Council President Melinda E. Barrett told her colleagues Tuesday she noticed a number of parking spaces at the Herbert H. Goecke Jr. Memorial Parking Deck are out of commission.

“There was a crack in the upper deck there so, subsequently, some metal plates were put down. We’ve lost maybe seven spots up top and maybe nine spots down below, behind the Pentucket Bank,” she said.

Councilors expressed concern about putting more money into the troubled structure since the city has extended until April a request for proposals to redevelop the entire area. Barrett said, while everyone hopes the deck will be replaced at some point, the reality is money is going to have to be spent before that just to keep the lot viable. There has been no interest expressed since the city solicited ideas for the site last September.

Besides the parking deck itself, the city is seeking proposals to develop a city-owned parking lot on How Street and a parcel adjacent to the police station—a total of 4.5 acres and valued at about $5 million.
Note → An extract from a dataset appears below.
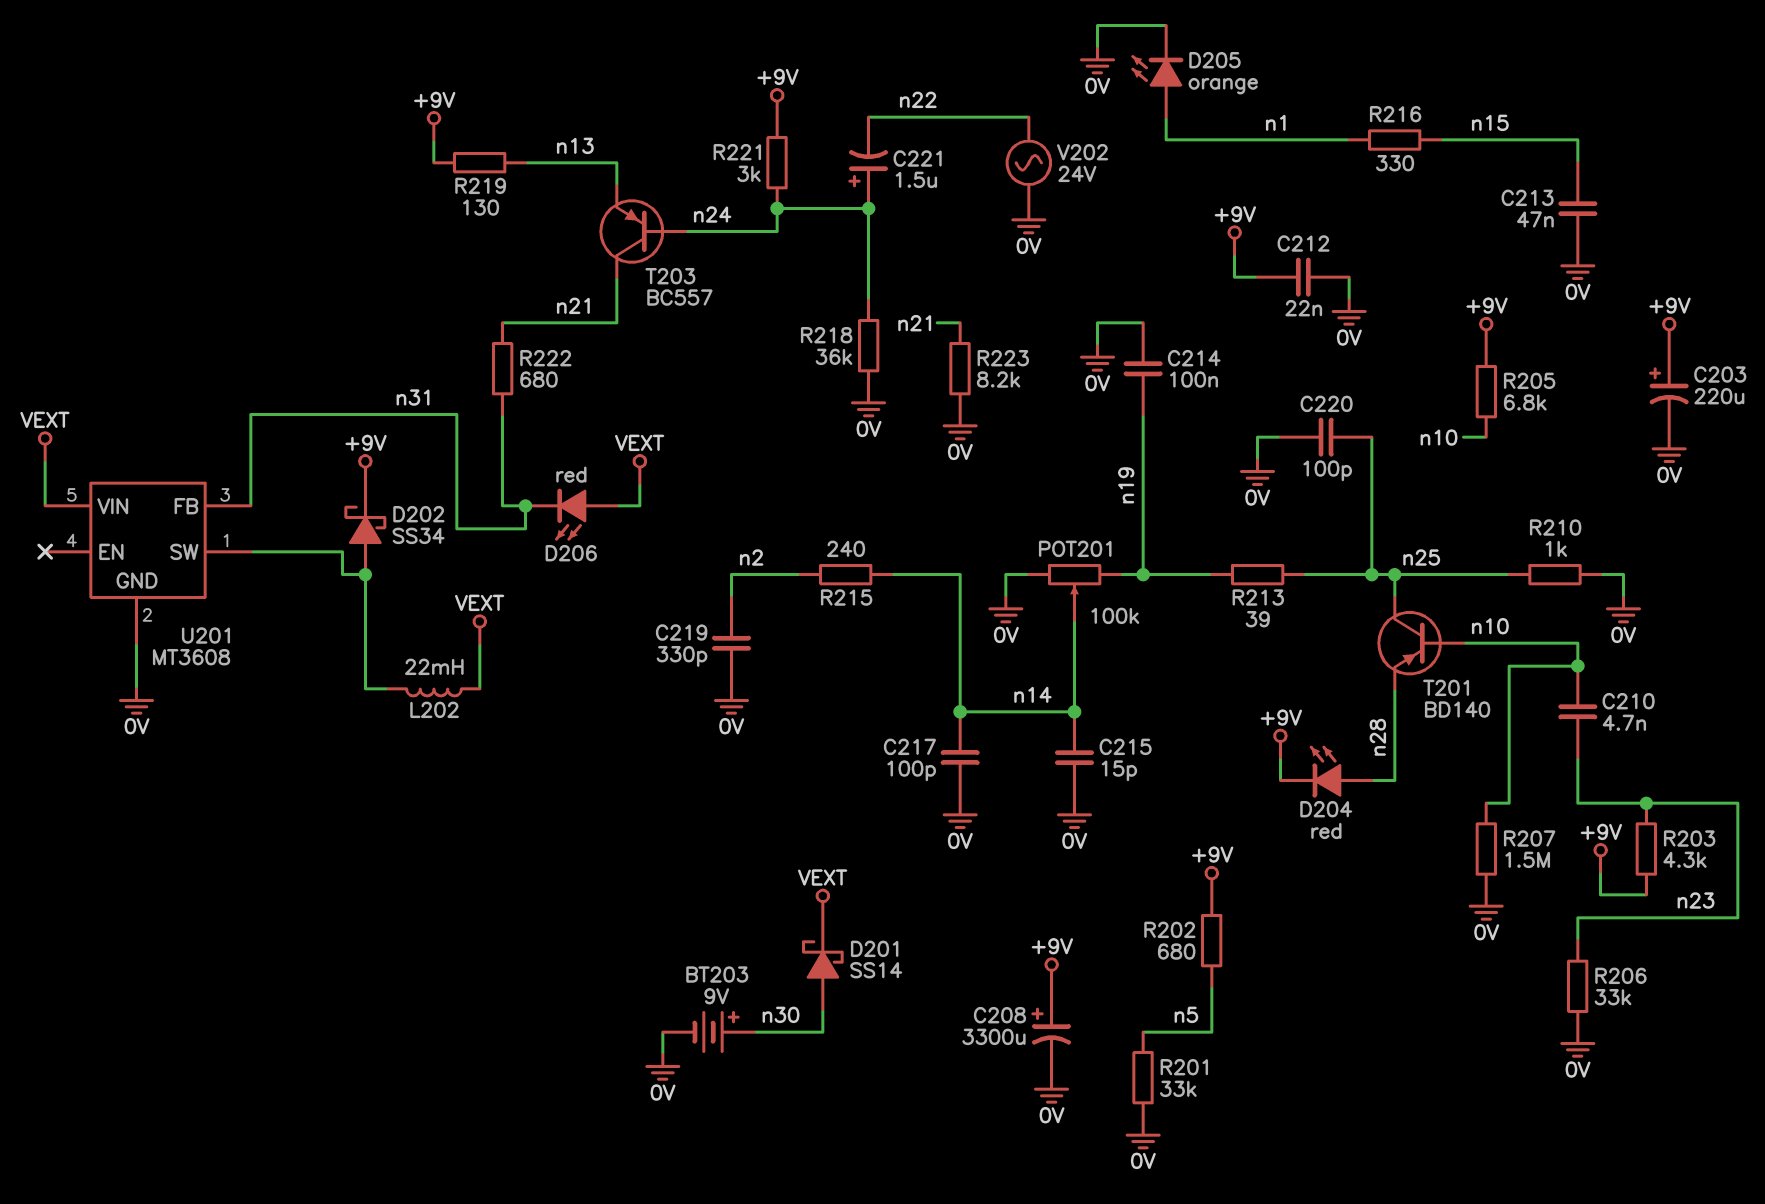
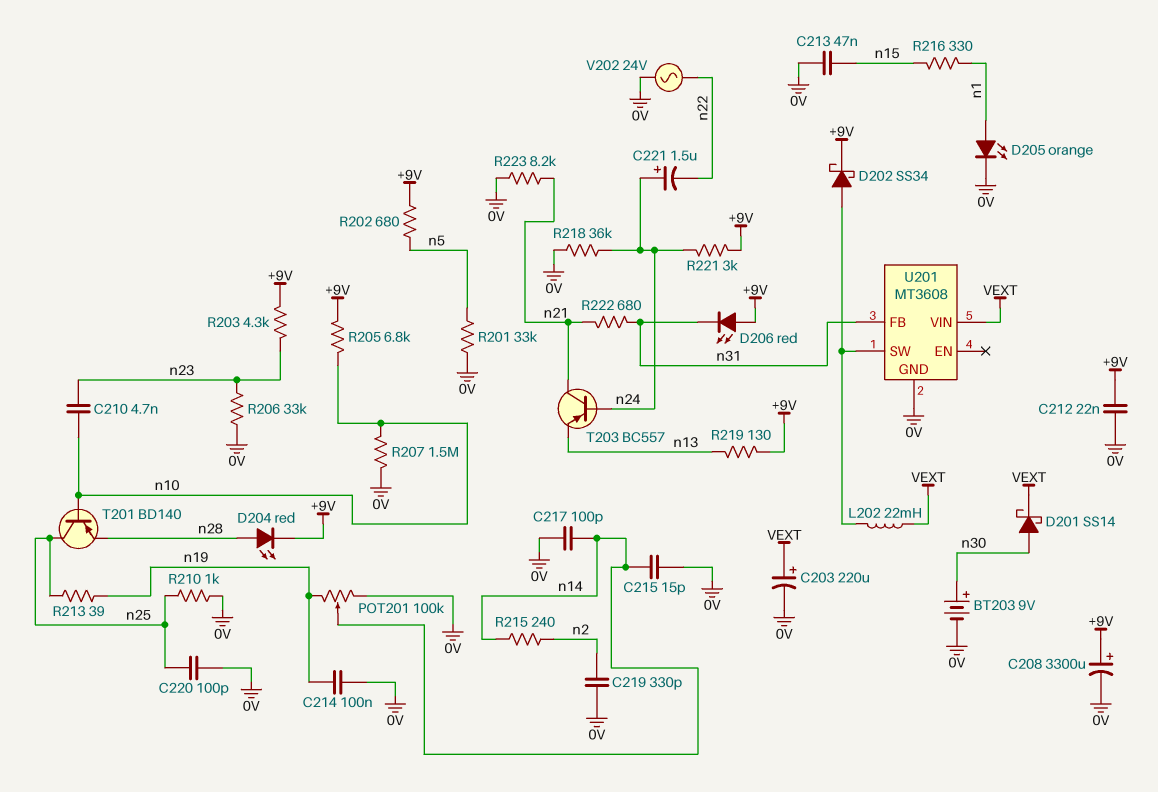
C203: 220uF (plus +9V, minus 0V) -> 220uF (plus VEXT, minus 0V)
D206: LED red (A VEXT, K n31) -> LED red (A +9V, K n31)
Acting Public Works Director Robert E. Ward told councilors a large chunk of concrete came loose and had to be removed. He said he is talking with a company about what the actual repair work will cost.

“So at this point, we have an engineer that is giving us a proposal tomorrow. They’re going to come in and take a look at what they think the repair should be and give us an estimate on the repair. At that point, I’ll talk to the mayor and we’ll make a decision on how we want to proceed,” he said.

Ward told the Council he would return in two weeks with an update on the project.

Councilors noted it isn’t the first time the city has had to spend money on a building before demolishing it. The old Caleb Dustin Hunking School required emergency repairs to keep the building open while a new school was built.

Councilor Michael S. McGonagle also commented that, in addition to an estimate, the city should undertake an engineering study to make certain that both the upper and lower decks are safe and will last until the property is sold.

Councilor Joseph J. Bevilacqua noted the left and right sides of the parking garage were constructed separately. He said the right side also received additional reinforcements during the 1980s to accommodate expansion proposed by Crysen Limited Partnership—the then-developer of Pentucket Medical and the building that has become Pentucket Bank at White’s Corner.

The parking deck has a long history of problems dating back to the city’s Merrimack Street Urban Renewal project in 1975. Construction of the two-story garage began in 1978 and opened in 1986 with a dedication ceremony attended by then-Gov. Michael S. Dukakis.